» Görev A:
Aşağıdaki satırlardan "series" kelimesini içerenlerin hepsini listeleyin.

» Metin alıntısı:
Her hafta Koşuyolu Parkı Yaşam Hakkı Anıtı önünde gözaltında kaybedilen yakınlarının akıbetini soran kayıp yakınları, OHAL yasağından dolayı bu hafta da eylemlerini İHD Şube binasında yaptı. "Kayıplar bulunsun failler yargılansın" talebi ile gerçekleşen eyleme, kayıp yakınları, İHD yöneticileri üyeleri Türk Tabipler Birliği (TTB) yöneticileri katıldı.
Kayıp fotoğraflarının yer aldığı büyük bir pankartın arkasında açıklama yapan aileler, ellerinde kayıp portrelerini tuttu. Eylemde konuşan İHD Şube Başkanı Raci Bilici, belediye eşbaşkanlarının gözaltına alınmalarına değinerek, kadınlara ve siyasetçilere el uzatan darbeci zihniyeti kınayarak, son nefeslerine kadar demokrasi mücadelesini devam ettireceklerini ifade etti.

» Satır alıntıları:
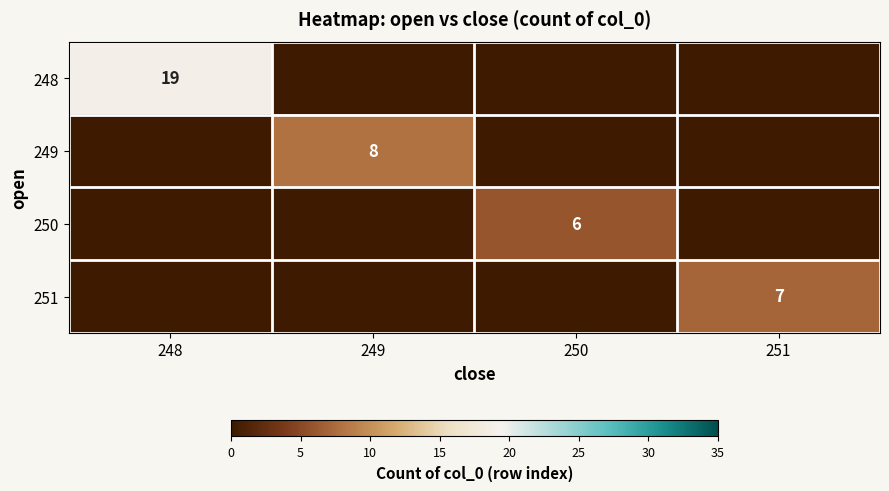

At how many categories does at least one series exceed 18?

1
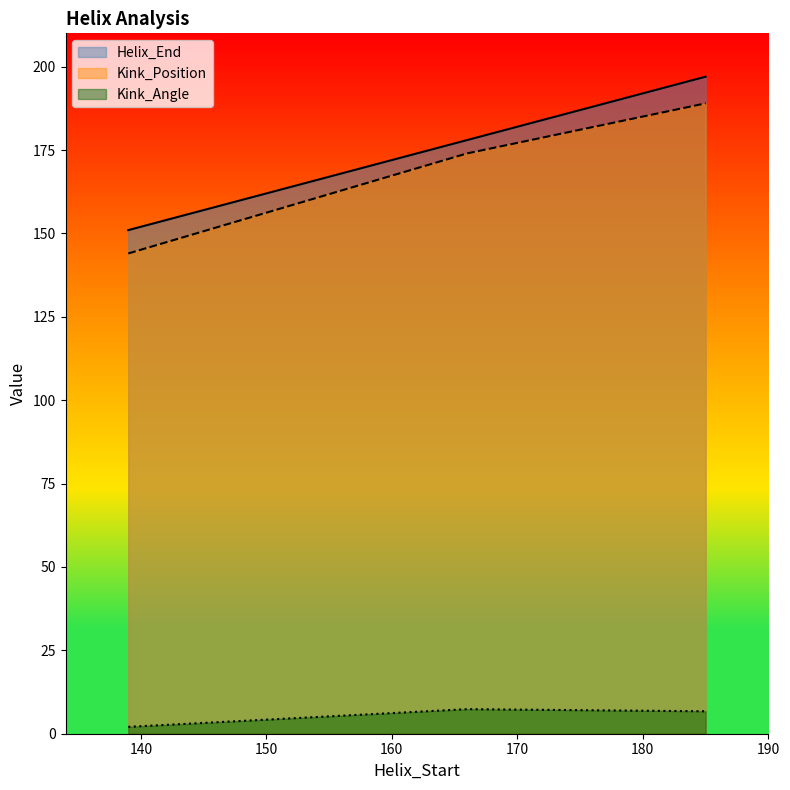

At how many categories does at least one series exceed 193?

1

* * *

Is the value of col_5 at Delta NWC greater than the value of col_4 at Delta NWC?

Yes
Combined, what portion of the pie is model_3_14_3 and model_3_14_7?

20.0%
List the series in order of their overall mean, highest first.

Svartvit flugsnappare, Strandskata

==

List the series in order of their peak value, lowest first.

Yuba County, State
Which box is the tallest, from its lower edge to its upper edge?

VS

» Görev B:
Kayıp yakınlarının eylemini anlatan yukarıdaki metinden "Her hafta Koşuyolu" ifadesinden "(TTB) yöneticileri katıldı." ifadesine kadar uzanan bölümü hiç değiştirmeden kopyalayın.

» Çıktı A:
At how many categories does at least one series exceed 18?
At how many categories does at least one series exceed 193?
List the series in order of their overall mean, highest first.
List the series in order of their peak value, lowest first.

» Çıktı B:
Her hafta Koşuyolu Parkı Yaşam Hakkı Anıtı önünde gözaltında kaybedilen yakınlarının akıbetini soran kayıp yakınları, OHAL yasağından dolayı bu hafta da eylemlerini İHD Şube binasında yaptı. "Kayıplar bulunsun failler yargılansın" talebi ile gerçekleşen eyleme, kayıp yakınları, İHD yöneticileri üyeleri Türk Tabipler Birliği (TTB) yöneticileri katıldı.